成立したeビジネス/デジタルビジネス関連の特許/実用新案(FI=G06Q)で、特許公報発行日が2026年2月のものは638件(うち実用新案7件)でした。それらの中から次の4つをご紹介します(前々月に発行された登録特許から選んでいます)。
住友不動産販売株式会社 不動産売買管理装置及び不動産売買管理方法(特許7814117)
2026年2月16日発行。
不動産に対する入札額が同一の買取業者が複数存在する場合には、買上限度額の情報に基づき、売主との交渉権を付与する、という発明。住友不動産販売のステップオークション(プロ買取一括紹介)に関する発明と思われます。そのWebページに「ビジネスモデル特許出願中」と書かれています。
積水ハウス株式会社 警備料金決定システム及び方法(特許7816601)
2026年2月18日発行。
住宅に備えられた窓又は外部扉の少なくとも一方の開閉状態又は施錠状態を検出するセンサの検出結果に基づいて、住宅の防犯レベルを決定して、その防犯レベルに基づいて住宅の警備に関する料金を決定、という発明。新規性喪失の例外の表示があり、積水ハウスの「PLATFORM
HOUSE touch」の駆けつけ防犯サービス「駆けつけホームセキュリティ」(在宅時の行動や家の状態から防犯に関する行動習慣を可視化し価格に反映)に関する発明と思われます。
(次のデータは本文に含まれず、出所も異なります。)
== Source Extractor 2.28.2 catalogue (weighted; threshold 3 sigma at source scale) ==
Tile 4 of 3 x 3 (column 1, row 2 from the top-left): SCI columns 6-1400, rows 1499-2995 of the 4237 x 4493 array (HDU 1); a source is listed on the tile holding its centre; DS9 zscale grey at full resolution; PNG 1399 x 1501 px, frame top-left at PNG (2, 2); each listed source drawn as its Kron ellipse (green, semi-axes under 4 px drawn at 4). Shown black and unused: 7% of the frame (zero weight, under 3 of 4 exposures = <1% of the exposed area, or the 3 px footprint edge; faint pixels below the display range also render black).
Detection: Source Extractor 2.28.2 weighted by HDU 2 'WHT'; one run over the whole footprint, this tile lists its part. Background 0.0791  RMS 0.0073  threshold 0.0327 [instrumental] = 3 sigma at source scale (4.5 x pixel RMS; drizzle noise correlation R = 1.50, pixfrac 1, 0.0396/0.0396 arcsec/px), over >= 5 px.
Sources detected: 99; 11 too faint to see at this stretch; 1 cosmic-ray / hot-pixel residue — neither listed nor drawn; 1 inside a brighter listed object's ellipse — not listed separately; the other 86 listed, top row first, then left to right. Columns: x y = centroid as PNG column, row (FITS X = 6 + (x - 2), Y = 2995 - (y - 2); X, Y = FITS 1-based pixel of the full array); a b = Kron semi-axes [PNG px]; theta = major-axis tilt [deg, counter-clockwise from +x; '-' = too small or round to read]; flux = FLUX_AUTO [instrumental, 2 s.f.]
ダイキン工業株式会社 情報処理装置、情報処理方法及び情報処理プログラム(特許7820662)
2026年2月26日発行。
対象環境の環境データを取得し、感覚的な表現を含む自然言語に変換することで、環境言語を生成し、その環境言語から共起される画像を表現する文言または文章を含むプロンプトを生成し、生成したプロンプトに基づいて、複数の学習用データそれぞれを用いて予め追加学習した生成AIを選択し、付与した各重みに基づいて動作させ、その生成AIにより生成された対象環境の空気の状態を示す画像を表示する、という発明。大阪大学と共同開発した空気環境を可視化できる新しい技術未来の温度計(昨年の関西万博のレストラン「水空SUIKUU」で実装)に関する発明と思われます。「様々な環境情報を言語化し、その言語からアートを生成する2段階のAIプロセスにより実現」と書かれているため、この発明の仕組みを利用しているようです。
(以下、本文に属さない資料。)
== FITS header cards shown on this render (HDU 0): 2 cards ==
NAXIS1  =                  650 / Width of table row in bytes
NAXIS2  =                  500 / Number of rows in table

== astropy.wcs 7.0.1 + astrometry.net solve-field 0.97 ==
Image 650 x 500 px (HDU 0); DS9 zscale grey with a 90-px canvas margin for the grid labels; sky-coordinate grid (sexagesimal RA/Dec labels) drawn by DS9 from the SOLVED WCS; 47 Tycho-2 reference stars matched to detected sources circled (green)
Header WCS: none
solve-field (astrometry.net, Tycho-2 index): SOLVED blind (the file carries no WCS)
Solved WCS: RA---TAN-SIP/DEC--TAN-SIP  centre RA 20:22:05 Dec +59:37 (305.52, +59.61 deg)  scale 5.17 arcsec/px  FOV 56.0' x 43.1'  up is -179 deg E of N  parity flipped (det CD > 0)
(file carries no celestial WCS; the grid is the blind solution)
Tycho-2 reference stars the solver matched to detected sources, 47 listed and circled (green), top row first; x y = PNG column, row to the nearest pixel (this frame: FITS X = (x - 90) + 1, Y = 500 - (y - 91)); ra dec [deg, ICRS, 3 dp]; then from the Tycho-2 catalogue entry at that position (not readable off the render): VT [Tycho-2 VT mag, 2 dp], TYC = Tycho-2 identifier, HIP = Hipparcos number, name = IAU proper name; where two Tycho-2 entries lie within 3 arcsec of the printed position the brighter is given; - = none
Pathfinder株式会社 レンタカー管理装置、システム、方法及びプログラム(特許7814076)
2026年2月16日発行。
車両のエリア間の偏在を効率的に解消するため、需給バランス指標に基づいて、出発地エリアと到着地エリアの組み合わせで定義されるルート毎のレンタカーの料金を調整するという発明。出発店舗・返却店舗が固定の片道専用レンタカーサービスカタレンに関する発明と思われます。オーストラリア等で回送用の車を利用したほぼ無料のレンタカーサービスは聞いたことがありましたが、国内でも似たような仕組みのレンタカーサービスがあったとは知りませんでした。
その他、主なeビジネス/デジタルビジネス関連の動向より
その他、注目すべき情報です。主に先月発表の情報より。
大学学部ごとに質を「三つ星」から4段階で評価へ…入学後の成長を重視、「要改善」なら助成金減額などペナルティーも
読売新聞オンライン 2026年3月16日の記事。この元ネタは、文部科学省の「教育・学習の質向上に向けた新たな評価の在り方ワーキングクループ」の第9回の資料「「新たな評価」制度の在り方について(案)」と思われます。その詳細や私の感想は、ブログのほうに記載しましたので、ご関心ある方はご覧ください。
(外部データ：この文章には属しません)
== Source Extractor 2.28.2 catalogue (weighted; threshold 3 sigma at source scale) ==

特集 トライアルの小売り変革 AI-Readyスーパーが挑む
日経コンピュータ 2026年3月19日号より。顔認証決済やレジカートを取り入れた小型店「トライアルGO」、購買データ分析システム「MD-Link」を中核とする基幹システム刷新、メーカーやIT企業を巻き込んだサプライチェーン改革など、ITを武器に店舗運営から流通・卸までを再設計しようとしている。見据えるのはAIが生活に浸透した社会、という内容。
LINEヤフーが仮想モールを有料化へ システム使用料と売上ロイヤリティ徴収、モールの質向上狙い
通販新聞 2026/3/12号より。Yahoo!ショッピングは、2013年に出店料を無料化して出店者・商品数を拡大させましたが、その方針を変更して、有料化により休眠店などを排除して出店者を絞り込み、モールとしての質の向上を図っていきたい考えのようです。また、今年から『LINE』との連携を本格的に始め、今後は『LINEヤフーショッピング』『ヤフーLINEコマース』として提案型売り場を提供する方針とのことです。なお、LINEとヤフーが広告配信サービスを一本化することも先月明らかになりました。